> [YOUR ASSIGNMENT] Find and copy each line of the records where the string "optical" shows up.

*** DATA Section Begins ***

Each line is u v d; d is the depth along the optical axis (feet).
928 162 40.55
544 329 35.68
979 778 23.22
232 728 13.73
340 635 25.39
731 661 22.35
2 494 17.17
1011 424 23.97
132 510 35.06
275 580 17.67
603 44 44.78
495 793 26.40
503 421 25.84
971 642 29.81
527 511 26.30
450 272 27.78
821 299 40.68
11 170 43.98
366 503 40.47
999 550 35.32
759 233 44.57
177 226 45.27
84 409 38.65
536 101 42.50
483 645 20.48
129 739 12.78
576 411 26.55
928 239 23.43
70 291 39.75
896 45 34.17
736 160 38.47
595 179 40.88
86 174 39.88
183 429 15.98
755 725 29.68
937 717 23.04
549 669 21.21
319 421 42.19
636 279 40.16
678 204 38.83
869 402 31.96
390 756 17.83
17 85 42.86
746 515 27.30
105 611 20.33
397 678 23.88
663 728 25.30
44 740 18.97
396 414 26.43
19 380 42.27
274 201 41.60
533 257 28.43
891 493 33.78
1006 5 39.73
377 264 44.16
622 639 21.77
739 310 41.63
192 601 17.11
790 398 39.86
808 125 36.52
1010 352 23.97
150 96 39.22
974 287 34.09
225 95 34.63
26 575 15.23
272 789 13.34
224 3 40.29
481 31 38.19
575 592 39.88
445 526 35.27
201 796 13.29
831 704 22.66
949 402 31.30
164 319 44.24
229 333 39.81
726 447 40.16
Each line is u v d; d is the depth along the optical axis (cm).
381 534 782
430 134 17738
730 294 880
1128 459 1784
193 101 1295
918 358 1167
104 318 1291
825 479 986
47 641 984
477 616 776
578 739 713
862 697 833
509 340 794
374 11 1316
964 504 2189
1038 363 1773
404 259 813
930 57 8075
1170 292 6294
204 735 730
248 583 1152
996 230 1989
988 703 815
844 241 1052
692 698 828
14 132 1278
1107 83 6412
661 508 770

*** DATA Section Ends ***

> [WRITTEN SOLUTION]
Each line is u v d; d is the depth along the optical axis (feet).
Each line is u v d; d is the depth along the optical axis (cm).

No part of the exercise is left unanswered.